# [What to work on]
Render the part of the material that opens with the line containing "Write a lens line for" and closes with the line containing "0.057163, -0.021085, 0.483588]]", both lines included, as a two-column CSV with the header instruction,output. Give one row per instruction with its output, each in a single quoted field with line breaks replaced by spaces.

# [Available data]
- Opening Delimiter -
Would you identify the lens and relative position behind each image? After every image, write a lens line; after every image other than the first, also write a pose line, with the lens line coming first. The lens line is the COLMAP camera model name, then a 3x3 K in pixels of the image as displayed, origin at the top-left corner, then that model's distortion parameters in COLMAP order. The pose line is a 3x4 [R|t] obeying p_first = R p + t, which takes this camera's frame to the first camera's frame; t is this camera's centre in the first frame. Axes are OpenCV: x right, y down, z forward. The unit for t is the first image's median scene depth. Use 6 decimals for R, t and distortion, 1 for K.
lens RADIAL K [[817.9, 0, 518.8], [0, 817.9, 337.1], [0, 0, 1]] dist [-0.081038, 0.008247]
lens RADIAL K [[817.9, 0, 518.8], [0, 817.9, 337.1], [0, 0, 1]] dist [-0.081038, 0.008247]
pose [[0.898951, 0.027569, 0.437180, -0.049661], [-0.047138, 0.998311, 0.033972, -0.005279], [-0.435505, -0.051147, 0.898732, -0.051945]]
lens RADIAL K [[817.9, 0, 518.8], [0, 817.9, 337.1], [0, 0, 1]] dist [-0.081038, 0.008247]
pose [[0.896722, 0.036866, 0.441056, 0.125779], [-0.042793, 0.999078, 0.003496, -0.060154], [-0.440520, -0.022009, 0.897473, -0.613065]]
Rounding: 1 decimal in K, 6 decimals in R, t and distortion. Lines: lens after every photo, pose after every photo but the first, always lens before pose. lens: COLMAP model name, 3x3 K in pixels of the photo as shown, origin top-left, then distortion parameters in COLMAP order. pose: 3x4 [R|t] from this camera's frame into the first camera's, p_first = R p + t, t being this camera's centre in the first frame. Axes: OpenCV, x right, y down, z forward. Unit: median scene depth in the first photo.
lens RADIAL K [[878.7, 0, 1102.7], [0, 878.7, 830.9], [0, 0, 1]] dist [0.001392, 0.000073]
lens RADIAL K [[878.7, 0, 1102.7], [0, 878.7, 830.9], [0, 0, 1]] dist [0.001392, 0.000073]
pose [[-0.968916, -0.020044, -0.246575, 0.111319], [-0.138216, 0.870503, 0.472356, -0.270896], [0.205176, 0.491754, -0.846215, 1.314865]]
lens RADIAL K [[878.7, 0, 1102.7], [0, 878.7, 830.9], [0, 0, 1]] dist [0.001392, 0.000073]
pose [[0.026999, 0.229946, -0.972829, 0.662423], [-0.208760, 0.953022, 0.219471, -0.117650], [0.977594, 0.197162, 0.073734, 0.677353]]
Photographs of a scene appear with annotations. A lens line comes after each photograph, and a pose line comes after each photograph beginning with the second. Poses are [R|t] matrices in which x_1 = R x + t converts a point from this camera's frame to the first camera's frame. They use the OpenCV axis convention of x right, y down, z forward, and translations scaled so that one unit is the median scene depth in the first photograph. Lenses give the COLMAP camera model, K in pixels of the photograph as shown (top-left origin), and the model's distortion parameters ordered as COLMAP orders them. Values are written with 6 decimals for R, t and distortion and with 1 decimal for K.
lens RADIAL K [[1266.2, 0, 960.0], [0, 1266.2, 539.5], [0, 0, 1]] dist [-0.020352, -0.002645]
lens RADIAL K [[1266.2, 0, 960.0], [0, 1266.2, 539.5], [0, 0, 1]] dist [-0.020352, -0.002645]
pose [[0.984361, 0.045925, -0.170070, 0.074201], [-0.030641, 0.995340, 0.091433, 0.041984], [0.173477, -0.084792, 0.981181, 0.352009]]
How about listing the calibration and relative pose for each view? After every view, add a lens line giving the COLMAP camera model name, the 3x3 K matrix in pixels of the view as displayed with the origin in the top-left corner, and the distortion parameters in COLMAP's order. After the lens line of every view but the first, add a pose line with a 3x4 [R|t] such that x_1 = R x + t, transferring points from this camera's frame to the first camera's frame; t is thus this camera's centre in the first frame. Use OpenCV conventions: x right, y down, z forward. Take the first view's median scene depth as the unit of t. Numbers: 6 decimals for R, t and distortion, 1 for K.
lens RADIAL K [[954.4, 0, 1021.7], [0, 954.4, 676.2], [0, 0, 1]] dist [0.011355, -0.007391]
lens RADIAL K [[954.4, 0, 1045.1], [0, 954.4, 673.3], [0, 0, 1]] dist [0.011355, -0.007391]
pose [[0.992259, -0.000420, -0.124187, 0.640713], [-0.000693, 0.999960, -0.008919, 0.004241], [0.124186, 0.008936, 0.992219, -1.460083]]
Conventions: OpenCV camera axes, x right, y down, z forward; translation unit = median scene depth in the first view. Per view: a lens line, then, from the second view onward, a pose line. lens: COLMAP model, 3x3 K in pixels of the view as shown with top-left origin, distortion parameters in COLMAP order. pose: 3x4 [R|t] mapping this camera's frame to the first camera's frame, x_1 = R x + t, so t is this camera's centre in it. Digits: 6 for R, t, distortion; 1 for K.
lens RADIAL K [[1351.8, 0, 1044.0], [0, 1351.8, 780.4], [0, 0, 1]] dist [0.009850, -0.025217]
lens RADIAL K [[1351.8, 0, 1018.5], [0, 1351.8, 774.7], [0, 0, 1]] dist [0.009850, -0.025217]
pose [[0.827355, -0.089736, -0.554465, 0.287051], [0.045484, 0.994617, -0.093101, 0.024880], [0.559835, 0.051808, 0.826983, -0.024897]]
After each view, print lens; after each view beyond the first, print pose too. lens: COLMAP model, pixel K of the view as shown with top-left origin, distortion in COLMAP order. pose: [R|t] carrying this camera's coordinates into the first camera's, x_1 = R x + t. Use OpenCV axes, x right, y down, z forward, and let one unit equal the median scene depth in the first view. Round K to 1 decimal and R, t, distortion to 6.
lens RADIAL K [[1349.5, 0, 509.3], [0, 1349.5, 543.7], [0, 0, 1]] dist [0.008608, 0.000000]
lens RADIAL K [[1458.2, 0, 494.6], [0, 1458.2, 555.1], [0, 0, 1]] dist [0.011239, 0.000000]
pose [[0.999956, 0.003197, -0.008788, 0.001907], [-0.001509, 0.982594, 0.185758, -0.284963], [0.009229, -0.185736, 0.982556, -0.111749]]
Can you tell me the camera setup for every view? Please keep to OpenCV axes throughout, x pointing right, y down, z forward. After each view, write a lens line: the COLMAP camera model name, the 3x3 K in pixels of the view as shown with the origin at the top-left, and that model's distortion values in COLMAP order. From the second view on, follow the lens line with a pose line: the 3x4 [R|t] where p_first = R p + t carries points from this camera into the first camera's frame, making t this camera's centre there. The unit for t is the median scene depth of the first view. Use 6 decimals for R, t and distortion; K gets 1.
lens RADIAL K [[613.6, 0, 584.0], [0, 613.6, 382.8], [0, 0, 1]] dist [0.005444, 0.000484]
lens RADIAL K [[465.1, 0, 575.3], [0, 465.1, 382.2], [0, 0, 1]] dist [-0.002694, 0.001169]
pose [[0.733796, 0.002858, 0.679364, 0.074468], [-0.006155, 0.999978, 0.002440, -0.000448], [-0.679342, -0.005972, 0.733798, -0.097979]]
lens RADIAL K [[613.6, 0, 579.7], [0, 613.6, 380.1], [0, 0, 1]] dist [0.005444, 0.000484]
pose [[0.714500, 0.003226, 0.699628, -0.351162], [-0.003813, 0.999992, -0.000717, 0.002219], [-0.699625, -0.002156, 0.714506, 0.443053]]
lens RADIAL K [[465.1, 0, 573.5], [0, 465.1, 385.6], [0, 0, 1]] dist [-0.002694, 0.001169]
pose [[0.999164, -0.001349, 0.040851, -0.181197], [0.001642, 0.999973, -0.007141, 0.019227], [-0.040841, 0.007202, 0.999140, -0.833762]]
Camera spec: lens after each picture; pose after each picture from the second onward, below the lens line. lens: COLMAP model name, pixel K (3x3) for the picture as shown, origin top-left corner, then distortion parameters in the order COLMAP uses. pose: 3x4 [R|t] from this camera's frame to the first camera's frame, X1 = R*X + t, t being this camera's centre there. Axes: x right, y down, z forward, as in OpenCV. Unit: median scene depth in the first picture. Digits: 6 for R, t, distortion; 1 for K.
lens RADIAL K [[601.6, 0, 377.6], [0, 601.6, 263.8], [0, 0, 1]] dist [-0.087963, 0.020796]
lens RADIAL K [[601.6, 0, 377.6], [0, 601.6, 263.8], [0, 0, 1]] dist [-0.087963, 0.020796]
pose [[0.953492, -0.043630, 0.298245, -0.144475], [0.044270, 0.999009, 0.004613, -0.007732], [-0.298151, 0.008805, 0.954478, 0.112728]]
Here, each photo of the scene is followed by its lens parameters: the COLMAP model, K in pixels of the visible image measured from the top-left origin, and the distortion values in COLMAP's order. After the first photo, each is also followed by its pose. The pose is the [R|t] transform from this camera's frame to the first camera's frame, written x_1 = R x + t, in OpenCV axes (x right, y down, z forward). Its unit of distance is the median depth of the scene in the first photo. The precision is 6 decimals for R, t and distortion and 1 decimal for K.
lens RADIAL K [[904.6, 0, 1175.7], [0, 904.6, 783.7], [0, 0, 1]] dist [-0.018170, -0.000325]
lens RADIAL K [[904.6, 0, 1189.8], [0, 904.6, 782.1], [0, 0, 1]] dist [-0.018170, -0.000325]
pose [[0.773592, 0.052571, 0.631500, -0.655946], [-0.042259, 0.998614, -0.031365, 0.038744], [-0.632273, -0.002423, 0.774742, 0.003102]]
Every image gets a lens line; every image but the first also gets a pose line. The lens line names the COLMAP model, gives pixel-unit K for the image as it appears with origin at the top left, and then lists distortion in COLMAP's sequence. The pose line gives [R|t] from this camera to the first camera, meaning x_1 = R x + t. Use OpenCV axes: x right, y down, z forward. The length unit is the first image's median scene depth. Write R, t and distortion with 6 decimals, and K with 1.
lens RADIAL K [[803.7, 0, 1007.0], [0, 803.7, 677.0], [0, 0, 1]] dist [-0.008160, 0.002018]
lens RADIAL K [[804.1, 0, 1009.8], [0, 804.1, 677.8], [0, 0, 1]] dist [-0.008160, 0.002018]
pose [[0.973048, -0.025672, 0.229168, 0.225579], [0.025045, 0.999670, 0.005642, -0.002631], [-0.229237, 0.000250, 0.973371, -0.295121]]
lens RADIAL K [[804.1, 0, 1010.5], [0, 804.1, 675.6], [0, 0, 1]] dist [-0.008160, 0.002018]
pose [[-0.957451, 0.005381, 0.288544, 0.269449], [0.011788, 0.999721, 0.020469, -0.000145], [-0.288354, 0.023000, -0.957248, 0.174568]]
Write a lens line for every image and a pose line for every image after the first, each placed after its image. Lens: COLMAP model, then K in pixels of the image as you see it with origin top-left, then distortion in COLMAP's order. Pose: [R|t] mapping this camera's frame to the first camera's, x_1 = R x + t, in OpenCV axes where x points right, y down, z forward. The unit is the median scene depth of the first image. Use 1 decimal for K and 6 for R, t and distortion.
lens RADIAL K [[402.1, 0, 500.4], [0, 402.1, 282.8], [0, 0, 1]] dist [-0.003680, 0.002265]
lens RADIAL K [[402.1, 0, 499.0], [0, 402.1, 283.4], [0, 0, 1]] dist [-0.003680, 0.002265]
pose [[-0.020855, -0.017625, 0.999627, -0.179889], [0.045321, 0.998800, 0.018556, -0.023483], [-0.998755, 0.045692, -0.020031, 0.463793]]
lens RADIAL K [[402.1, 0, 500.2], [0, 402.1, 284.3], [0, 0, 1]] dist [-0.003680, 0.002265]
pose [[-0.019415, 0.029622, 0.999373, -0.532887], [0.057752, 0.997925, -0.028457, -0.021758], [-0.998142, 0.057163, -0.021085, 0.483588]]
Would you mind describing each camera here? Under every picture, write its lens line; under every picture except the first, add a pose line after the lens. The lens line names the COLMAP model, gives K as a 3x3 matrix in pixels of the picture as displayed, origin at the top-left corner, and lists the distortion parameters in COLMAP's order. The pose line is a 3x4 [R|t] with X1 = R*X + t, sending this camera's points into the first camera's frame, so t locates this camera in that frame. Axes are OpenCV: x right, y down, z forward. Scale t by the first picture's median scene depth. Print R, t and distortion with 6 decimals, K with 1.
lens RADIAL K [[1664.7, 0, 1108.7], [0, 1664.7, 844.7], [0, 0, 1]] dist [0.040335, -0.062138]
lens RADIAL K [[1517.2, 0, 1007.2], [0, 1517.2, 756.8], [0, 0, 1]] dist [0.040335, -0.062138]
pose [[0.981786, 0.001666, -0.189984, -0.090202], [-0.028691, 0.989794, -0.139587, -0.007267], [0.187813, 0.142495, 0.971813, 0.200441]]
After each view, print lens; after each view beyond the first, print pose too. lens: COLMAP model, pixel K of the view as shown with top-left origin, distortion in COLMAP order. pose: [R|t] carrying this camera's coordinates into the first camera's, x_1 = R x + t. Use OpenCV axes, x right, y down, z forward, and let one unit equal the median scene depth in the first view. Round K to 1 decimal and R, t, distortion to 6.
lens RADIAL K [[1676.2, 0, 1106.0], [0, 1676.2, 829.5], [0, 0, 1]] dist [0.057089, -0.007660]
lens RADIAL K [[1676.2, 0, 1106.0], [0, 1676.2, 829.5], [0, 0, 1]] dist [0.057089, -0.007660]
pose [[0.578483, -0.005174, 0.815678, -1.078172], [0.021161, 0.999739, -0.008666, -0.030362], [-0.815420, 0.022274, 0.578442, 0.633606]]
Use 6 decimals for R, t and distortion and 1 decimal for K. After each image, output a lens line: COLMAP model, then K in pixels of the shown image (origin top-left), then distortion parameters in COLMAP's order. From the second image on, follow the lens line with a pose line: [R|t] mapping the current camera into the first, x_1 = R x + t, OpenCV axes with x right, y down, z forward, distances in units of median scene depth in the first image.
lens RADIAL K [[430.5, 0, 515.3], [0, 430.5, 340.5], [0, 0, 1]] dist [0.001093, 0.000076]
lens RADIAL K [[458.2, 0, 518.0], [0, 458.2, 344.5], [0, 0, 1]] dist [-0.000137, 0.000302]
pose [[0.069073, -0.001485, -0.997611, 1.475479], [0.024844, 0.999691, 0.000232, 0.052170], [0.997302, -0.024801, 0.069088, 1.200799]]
- Closing Delimiter -
# [Result of the task]
instruction,output
"Write a lens line for every image and a pose line for every image after the first, each placed after its image. Lens: COLMAP model, then K in pixels of the image as you see it with origin top-left, then distortion in COLMAP's order. Pose: [R|t] mapping this camera's frame to the first camera's, x_1 = R x + t, in OpenCV axes where x points right, y down, z forward. The unit is the median scene depth of the first image. Use 1 decimal for K and 6 for R, t and distortion.","lens RADIAL K [[402.1, 0, 500.4], [0, 402.1, 282.8], [0, 0, 1]] dist [-0.003680, 0.002265] lens RADIAL K [[402.1, 0, 499.0], [0, 402.1, 283.4], [0, 0, 1]] dist [-0.003680, 0.002265] pose [[-0.020855, -0.017625, 0.999627, -0.179889], [0.045321, 0.998800, 0.018556, -0.023483], [-0.998755, 0.045692, -0.020031, 0.463793]] lens RADIAL K [[402.1, 0, 500.2], [0, 402.1, 284.3], [0, 0, 1]] dist [-0.003680, 0.002265] pose [[-0.019415, 0.029622, 0.999373, -0.532887], [0.057752, 0.997925, -0.028457, -0.021758], [-0.998142, 0.057163, -0.021085, 0.483588]]"